(Beginning of Available data)

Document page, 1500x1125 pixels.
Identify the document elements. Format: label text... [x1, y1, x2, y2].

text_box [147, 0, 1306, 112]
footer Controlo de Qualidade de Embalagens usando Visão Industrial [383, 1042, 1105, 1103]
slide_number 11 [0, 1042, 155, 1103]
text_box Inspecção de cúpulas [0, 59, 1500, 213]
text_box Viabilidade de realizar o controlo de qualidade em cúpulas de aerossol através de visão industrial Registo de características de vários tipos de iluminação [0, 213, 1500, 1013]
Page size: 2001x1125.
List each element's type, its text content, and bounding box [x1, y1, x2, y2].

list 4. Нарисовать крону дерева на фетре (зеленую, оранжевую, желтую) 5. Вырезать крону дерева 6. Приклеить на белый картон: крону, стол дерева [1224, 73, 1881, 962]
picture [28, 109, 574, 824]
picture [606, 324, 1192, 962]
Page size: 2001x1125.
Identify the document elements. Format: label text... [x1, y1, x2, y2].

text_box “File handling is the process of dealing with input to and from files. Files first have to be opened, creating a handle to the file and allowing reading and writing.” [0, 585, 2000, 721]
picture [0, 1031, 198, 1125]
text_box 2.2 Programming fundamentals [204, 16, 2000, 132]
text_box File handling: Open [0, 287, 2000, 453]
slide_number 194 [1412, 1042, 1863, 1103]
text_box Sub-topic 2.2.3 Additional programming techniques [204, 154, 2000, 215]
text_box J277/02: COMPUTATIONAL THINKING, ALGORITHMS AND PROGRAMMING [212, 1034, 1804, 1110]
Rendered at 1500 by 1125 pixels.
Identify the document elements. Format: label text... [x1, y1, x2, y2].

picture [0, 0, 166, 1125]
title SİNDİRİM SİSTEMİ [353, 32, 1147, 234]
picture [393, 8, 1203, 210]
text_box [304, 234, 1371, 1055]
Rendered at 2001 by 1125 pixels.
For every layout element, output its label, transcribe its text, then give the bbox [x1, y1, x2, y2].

(End of Available data)

▶ [What the task requires]: Some lines in the material contain "Rendered". Show all of them.

▶ [Result below]:
Rendered at 1500 by 1125 pixels.
Rendered at 2001 by 1125 pixels.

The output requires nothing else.